Shorter timeline to return containers amid Asia equipment shortage
Peak season surcharges rolled out for more shippers
Spot market activity expected higher as hedge against higher contract rates
Shippers should brace themselves for higher peak season surcharges and a shorter timeframe to return containers amid the Asian container shortage and global port congestion, according to S&P Global Platts.
Companies negotiating annual container shipping contracts with shipping lines before the end of the first quarter can expect increases in peak season surcharges and decreases in allowable free time with the container, as shipowners gain leverage from increased demand, said the commodity information and price benchmarking provider in a release.
Shipowners are looking to slash free time—the number of days a beneficial cargo owner (BCO) is given to return a container to the owner—amid the widespread shortage of empty containers in Asia and delays in cargo delivery, particularly for trans-Pacific trade lanes.
Contracts that were settled early between some shippers and shipowners have had their free time cut from around 10 to 14 days down to six to seven days, noted Platts.

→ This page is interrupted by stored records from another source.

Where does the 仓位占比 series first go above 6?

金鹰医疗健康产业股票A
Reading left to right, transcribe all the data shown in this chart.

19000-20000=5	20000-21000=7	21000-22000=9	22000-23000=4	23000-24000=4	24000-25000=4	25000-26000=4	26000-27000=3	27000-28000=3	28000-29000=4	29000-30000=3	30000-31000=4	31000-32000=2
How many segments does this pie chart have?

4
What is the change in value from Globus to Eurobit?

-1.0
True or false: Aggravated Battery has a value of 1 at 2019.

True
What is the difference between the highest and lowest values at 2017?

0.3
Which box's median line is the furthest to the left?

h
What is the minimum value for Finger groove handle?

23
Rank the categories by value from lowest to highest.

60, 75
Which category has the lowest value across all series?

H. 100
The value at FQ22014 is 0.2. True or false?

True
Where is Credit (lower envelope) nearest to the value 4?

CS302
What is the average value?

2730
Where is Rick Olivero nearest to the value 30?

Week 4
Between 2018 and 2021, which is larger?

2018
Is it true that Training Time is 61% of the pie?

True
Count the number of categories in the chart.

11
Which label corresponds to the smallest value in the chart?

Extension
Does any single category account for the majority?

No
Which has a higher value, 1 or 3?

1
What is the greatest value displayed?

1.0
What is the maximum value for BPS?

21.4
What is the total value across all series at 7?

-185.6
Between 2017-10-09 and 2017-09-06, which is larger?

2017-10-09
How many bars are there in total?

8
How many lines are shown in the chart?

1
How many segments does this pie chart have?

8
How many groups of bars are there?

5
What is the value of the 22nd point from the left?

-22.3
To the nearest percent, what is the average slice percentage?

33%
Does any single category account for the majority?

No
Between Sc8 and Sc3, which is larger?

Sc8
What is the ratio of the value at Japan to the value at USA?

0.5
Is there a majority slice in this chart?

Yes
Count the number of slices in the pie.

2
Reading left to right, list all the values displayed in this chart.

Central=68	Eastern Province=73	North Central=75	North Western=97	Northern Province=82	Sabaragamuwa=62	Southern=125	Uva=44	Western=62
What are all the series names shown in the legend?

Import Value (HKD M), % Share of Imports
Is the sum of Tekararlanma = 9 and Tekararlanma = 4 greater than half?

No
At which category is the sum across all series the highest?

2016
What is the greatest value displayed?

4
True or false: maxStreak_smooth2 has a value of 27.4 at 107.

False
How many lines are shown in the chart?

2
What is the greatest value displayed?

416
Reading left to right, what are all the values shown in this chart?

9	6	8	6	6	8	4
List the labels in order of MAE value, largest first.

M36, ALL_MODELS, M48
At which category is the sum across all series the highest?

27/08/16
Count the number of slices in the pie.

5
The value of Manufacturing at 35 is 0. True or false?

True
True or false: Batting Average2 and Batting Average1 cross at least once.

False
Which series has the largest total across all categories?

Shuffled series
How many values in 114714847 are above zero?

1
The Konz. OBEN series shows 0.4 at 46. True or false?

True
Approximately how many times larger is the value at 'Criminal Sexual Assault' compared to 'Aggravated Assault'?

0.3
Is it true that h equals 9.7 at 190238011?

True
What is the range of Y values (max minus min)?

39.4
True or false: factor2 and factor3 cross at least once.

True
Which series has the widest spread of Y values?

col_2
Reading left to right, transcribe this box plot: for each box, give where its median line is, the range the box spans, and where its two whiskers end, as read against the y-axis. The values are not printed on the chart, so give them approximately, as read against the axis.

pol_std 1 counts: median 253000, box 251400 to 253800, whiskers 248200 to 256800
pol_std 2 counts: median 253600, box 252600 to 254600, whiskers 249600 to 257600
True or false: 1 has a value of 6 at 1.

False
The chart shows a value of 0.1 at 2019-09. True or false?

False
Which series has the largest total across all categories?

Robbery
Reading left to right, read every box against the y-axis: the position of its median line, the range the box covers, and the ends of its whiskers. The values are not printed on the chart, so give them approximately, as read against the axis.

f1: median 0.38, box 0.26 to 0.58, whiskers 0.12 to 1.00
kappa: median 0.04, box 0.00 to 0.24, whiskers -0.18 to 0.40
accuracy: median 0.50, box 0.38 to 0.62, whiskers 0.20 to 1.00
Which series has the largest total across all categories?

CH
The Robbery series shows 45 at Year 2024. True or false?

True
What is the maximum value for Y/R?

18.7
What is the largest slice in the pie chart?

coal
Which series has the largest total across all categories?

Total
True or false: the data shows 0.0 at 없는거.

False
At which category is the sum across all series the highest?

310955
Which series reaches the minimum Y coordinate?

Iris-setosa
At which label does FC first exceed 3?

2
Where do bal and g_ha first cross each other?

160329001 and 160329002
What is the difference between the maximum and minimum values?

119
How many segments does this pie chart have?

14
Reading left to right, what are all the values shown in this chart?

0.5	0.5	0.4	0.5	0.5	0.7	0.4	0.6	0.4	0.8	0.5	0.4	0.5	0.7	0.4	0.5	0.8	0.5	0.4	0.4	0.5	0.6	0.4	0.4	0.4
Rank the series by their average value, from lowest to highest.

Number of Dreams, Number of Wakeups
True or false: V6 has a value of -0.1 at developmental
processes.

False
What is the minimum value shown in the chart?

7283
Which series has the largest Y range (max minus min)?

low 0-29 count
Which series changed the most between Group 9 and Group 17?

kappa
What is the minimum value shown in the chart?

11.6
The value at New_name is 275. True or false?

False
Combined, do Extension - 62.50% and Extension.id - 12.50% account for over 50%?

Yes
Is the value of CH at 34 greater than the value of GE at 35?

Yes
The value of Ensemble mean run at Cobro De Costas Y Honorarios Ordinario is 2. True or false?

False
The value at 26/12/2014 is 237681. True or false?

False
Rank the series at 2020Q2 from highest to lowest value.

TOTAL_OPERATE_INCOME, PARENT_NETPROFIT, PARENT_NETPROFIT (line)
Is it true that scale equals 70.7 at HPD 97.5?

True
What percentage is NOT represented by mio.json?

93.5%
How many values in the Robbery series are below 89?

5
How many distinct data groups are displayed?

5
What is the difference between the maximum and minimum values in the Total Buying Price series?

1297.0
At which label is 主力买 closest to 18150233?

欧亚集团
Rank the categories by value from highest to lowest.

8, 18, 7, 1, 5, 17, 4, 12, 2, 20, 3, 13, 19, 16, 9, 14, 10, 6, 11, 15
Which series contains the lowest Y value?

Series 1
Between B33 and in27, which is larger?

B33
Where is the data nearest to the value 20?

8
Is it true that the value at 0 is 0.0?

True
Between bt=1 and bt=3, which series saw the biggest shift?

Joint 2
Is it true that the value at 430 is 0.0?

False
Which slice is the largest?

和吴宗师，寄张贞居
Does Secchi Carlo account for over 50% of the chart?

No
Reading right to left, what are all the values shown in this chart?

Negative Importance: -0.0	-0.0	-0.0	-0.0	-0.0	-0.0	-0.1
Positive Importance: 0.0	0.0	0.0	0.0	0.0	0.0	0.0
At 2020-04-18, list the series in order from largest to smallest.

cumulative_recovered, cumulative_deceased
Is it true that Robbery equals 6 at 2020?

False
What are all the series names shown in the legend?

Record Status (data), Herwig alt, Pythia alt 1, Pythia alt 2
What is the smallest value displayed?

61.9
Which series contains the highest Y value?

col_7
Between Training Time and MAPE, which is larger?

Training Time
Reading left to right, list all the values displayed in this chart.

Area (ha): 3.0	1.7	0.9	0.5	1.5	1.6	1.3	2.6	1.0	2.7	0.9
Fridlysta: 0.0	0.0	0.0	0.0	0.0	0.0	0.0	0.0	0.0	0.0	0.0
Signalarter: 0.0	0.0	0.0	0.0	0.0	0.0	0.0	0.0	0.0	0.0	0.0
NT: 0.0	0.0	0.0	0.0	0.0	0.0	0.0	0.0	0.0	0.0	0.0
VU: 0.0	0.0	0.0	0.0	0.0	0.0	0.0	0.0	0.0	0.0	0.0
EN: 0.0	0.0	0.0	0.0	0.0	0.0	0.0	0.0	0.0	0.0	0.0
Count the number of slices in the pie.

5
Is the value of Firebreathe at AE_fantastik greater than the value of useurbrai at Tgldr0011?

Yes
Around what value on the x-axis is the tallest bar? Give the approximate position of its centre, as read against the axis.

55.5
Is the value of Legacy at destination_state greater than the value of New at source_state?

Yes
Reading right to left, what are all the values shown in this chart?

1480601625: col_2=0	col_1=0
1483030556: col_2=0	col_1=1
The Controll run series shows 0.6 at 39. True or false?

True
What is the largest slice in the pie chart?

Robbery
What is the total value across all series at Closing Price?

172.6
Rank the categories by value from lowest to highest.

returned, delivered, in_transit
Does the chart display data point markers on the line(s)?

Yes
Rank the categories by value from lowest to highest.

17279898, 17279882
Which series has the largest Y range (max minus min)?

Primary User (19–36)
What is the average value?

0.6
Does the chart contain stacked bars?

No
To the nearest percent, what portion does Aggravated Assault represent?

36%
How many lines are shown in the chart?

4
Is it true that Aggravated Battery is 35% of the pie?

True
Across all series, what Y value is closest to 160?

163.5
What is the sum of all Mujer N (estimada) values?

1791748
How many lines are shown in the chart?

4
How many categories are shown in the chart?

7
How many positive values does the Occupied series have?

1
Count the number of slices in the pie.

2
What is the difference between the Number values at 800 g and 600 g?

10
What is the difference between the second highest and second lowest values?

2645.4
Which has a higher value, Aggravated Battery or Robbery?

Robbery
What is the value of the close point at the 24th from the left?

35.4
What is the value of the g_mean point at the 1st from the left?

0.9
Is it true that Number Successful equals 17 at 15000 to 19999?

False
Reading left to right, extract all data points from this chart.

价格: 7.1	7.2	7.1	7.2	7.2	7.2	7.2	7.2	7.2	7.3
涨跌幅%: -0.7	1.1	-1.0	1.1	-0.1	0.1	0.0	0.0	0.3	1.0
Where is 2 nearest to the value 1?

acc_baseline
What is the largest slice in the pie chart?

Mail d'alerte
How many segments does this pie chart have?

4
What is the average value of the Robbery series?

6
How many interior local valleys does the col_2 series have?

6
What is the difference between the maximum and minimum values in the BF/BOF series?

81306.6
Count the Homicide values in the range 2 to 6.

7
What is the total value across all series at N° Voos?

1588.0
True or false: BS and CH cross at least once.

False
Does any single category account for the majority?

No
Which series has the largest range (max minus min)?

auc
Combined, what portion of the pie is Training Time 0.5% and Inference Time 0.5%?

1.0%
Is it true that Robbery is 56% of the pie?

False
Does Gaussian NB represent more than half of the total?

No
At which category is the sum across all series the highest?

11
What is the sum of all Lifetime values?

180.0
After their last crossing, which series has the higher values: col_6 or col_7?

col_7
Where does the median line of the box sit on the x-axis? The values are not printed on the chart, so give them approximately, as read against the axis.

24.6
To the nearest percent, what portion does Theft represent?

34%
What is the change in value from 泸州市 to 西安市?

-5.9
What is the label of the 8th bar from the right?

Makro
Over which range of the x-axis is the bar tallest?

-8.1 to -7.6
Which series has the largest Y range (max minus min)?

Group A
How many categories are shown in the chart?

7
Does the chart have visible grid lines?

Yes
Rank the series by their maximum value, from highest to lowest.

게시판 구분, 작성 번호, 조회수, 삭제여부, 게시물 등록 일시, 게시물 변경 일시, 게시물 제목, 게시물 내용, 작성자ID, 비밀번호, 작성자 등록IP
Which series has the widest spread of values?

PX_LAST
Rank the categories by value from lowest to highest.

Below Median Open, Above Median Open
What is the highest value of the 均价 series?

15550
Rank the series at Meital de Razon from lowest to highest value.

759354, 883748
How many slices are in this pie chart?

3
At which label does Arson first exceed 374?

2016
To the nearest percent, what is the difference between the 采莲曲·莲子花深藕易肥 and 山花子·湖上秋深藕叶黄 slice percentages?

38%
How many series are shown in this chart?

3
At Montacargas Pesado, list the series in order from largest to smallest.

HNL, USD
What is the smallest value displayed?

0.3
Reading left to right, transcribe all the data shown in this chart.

Shippers will also face the potential addition of peak season surcharges in their contracts with immediate effect, even for those BCOs that were never before subject to those surcharges.
The peak season for container shipping is typically the August-October window before year-end holidays, but US imports volumes from Asia have hardly eased at all since that period, said the report.
With container spot rates at record levels, smaller to medium-sized shippers are mitigating their cost risk by increasing their contract volumes this year with non-vessel owning common carriers rather than directly with shipping lines.
Platts Container Index was assessed at US$4,226.32/FEU on February 26, an increase of more than 300% from the same date one year ago.
Increased spot activity is also seen as shippers may seek to procure a greater share of their freight requirements from the spot market, with expectations that rates will drop from multi-year high levels later this year as equipment shortages ease.